■ Given request 1:
Reproduce the passage on neuroeducation research word for word, in full.

■ Given text:
As far as students are concerned, research and programmes have been carried out focusing on the development of different skills based on the benefits of neuroscience. Mainly, these studies suggest that teaching processes should focus on meaningful and functional situations in which individual learning is combined with more collaborative learning through active and participatory methodologies. Coello et al. [22] implement the neuroeducation contributions in activities related to early stimulation and the development of language skills and abilities in 200 Ecuadorian children aged 3 to 5 years. The conclusions show that an adequate use and implementation of early stimulation programmes under these parameters guarantee the strengthening of linguistic–cognitive activities and contribute to the social development of children, offering security and mental progress. Guevara et al. [23] design a research project on neuroeducation in the learning of accounting and finance for Mexican children aged 7 to 10 years. The aim is to provide new teaching strategies to generate motivation, techniques and strategies in the teaching–learning process based on the development of logical–mathematical thinking together with the brain channels’ functioning and activation. Gutiérrez-Fresneda and Pozo-Rico [24], through an intervention programme, have a positive impact on the learning of reading in 428 Spanish children aged 5 and 6. As mentioned by the authors, “the results highlight the potential value of the instruction and support the development of teaching models that integrate the contributions offered by neuroscience to the educational field in order to favour the process of reading acquisition” (p. 1). Pérez et al. [25] develop an early stimulation programme under the neuroeducation paradigm, focusing on the skills and abilities linked to language in 69 Ecuadorian children aged up to 6 years. The importance of neuroeducation in the development of children’s learning is highlighted.

■ Supplied entries:
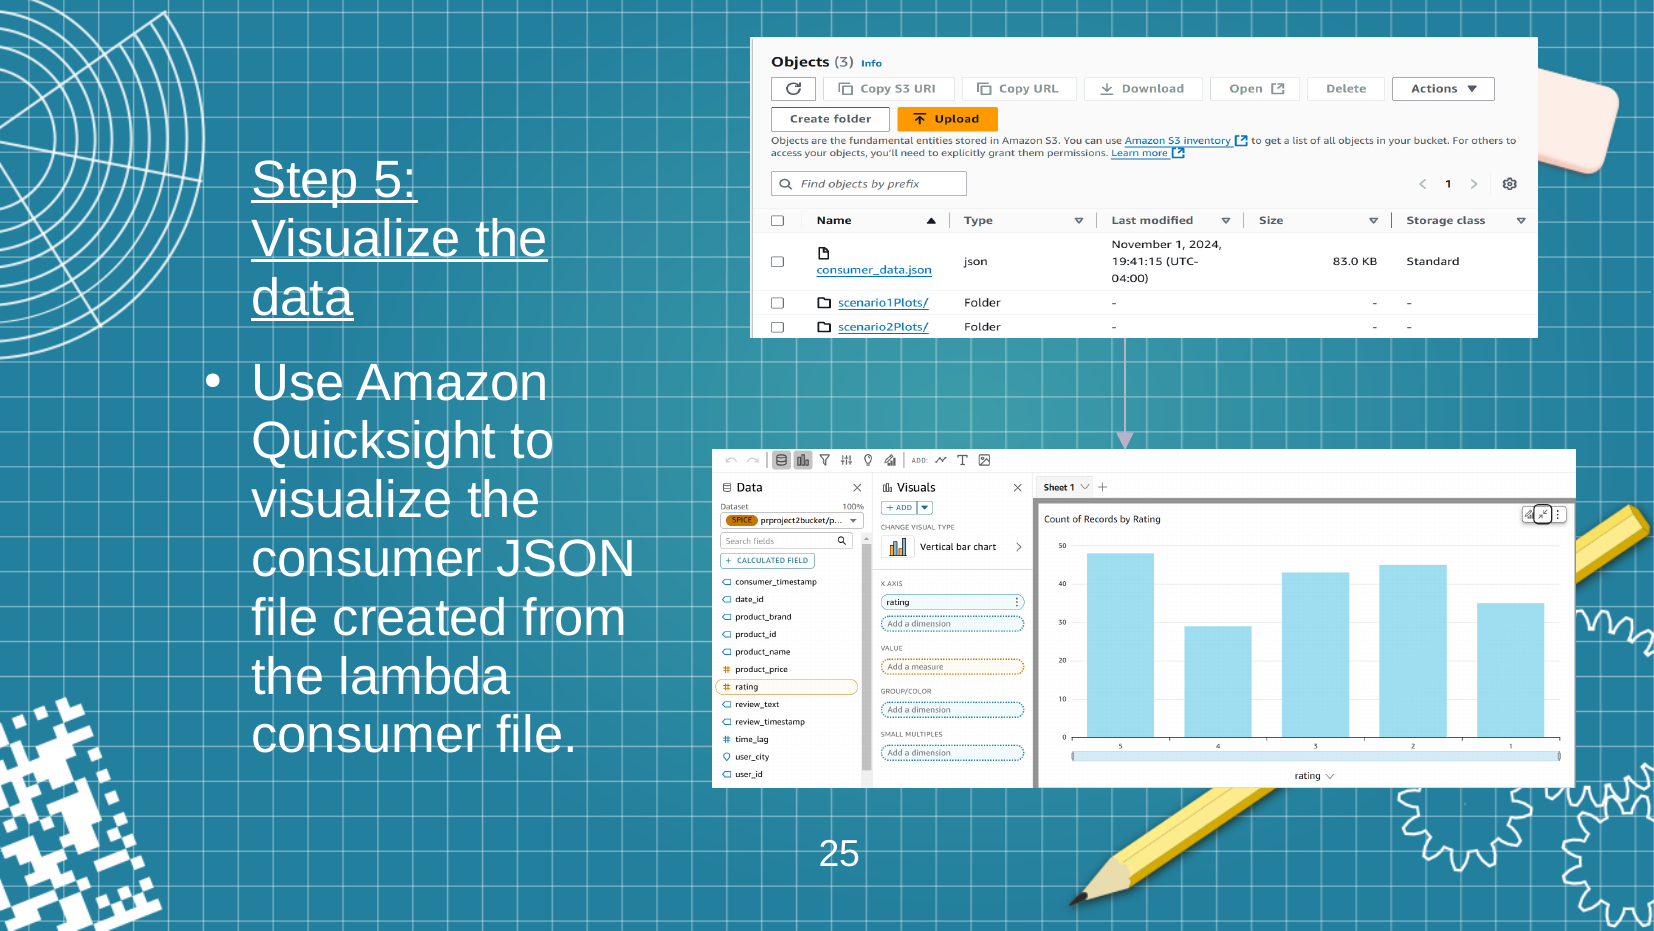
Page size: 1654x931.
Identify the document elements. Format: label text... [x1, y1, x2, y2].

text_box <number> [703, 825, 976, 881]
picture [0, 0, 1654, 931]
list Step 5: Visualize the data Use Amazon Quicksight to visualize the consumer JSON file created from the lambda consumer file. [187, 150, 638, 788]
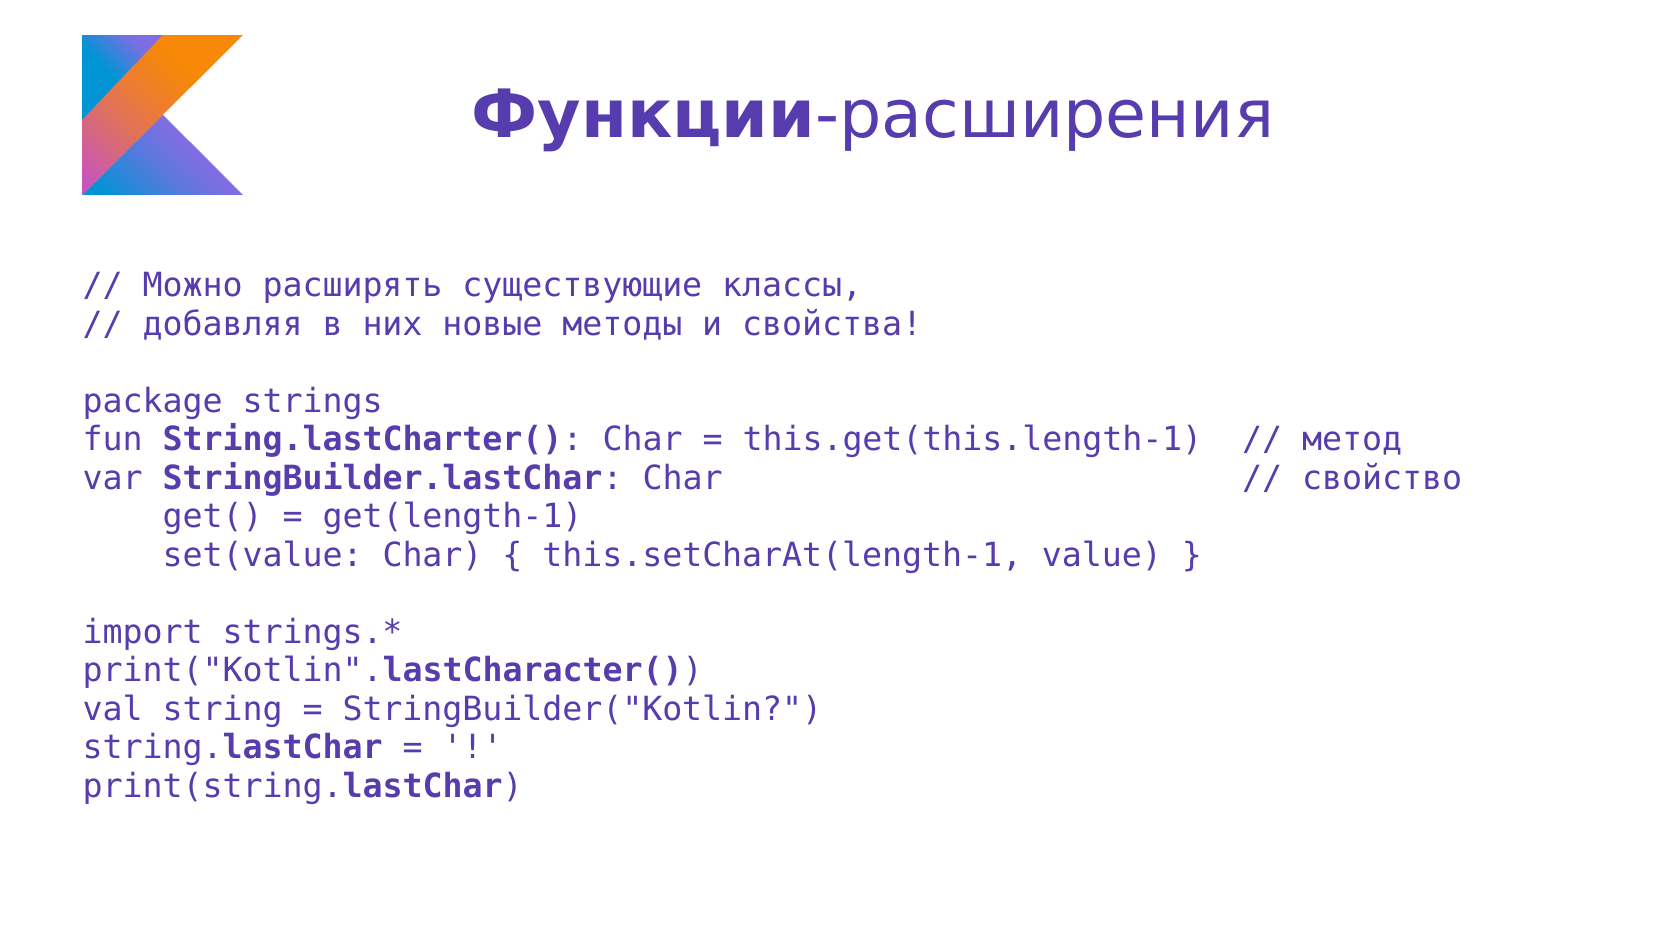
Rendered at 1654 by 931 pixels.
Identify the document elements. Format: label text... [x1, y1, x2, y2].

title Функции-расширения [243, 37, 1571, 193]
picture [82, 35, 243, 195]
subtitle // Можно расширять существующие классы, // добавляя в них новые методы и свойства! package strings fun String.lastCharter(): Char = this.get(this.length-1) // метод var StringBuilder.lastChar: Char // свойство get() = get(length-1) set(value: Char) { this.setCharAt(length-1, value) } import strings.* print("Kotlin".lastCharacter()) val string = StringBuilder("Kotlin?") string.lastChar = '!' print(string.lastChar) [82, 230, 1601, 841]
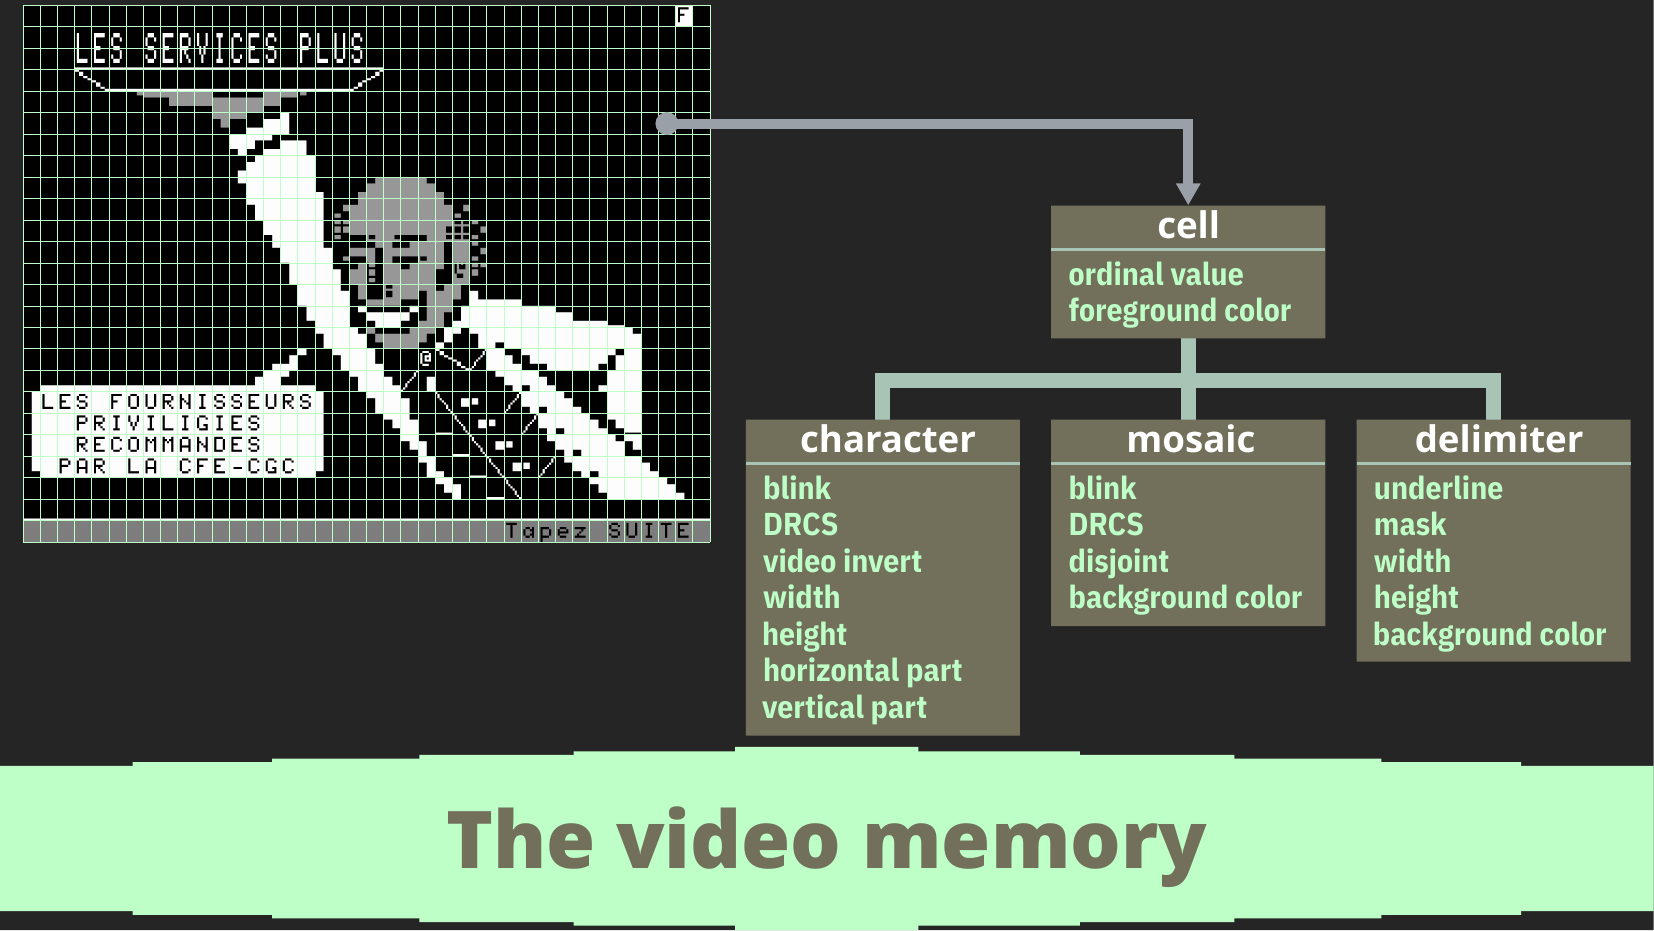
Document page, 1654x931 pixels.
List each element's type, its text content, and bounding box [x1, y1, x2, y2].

■ Given request 2:
Rewrite all three records above, changing "elements" to "components" wherever it occurs and keeping everything else unchanged. Leave the pictures out of your answer.

■ Exercise response 1:
As far as students are concerned, research and programmes have been carried out focusing on the development of different skills based on the benefits of neuroscience. Mainly, these studies suggest that teaching processes should focus on meaningful and functional situations in which individual learning is combined with more collaborative learning through active and participatory methodologies. Coello et al. [22] implement the neuroeducation contributions in activities related to early stimulation and the development of language skills and abilities in 200 Ecuadorian children aged 3 to 5 years. The conclusions show that an adequate use and implementation of early stimulation programmes under these parameters guarantee the strengthening of linguistic–cognitive activities and contribute to the social development of children, offering security and mental progress. Guevara et al. [23] design a research project on neuroeducation in the learning of accounting and finance for Mexican children aged 7 to 10 years. The aim is to provide new teaching strategies to generate motivation, techniques and strategies in the teaching–learning process based on the development of logical–mathematical thinking together with the brain channels’ functioning and activation. Gutiérrez-Fresneda and Pozo-Rico [24], through an intervention programme, have a positive impact on the learning of reading in 428 Spanish children aged 5 and 6. As mentioned by the authors, “the results highlight the potential value of the instruction and support the development of teaching models that integrate the contributions offered by neuroscience to the educational field in order to favour the process of reading acquisition” (p. 1). Pérez et al. [25] develop an early stimulation programme under the neuroeducation paradigm, focusing on the skills and abilities linked to language in 69 Ecuadorian children aged up to 6 years. The importance of neuroeducation in the development of children’s learning is highlighted.

■ Exercise response 2:
Page size: 1654x931.
Identify the document components. Format: label text... [x1, y1, x2, y2].

text_box <number> [703, 825, 976, 881]
picture [0, 0, 1654, 931]
list Step 5: Visualize the data Use Amazon Quicksight to visualize the consumer JSON file created from the lambda consumer file. [187, 150, 638, 788]
Rendered at 1654 by 931 pixels.
Identify the document components. Format: label text... [x1, y1, x2, y2].

title Функции-расширения [243, 37, 1571, 193]
picture [82, 35, 243, 195]
subtitle // Можно расширять существующие классы, // добавляя в них новые методы и свойства! package strings fun String.lastCharter(): Char = this.get(this.length-1) // метод var StringBuilder.lastChar: Char // свойство get() = get(length-1) set(value: Char) { this.setCharAt(length-1, value) } import strings.* print("Kotlin".lastCharacter()) val string = StringBuilder("Kotlin?") string.lastChar = '!' print(string.lastChar) [82, 230, 1601, 841]
Document page, 1654x931 pixels.
List each element's type, its text content, and bounding box [x1, y1, x2, y2].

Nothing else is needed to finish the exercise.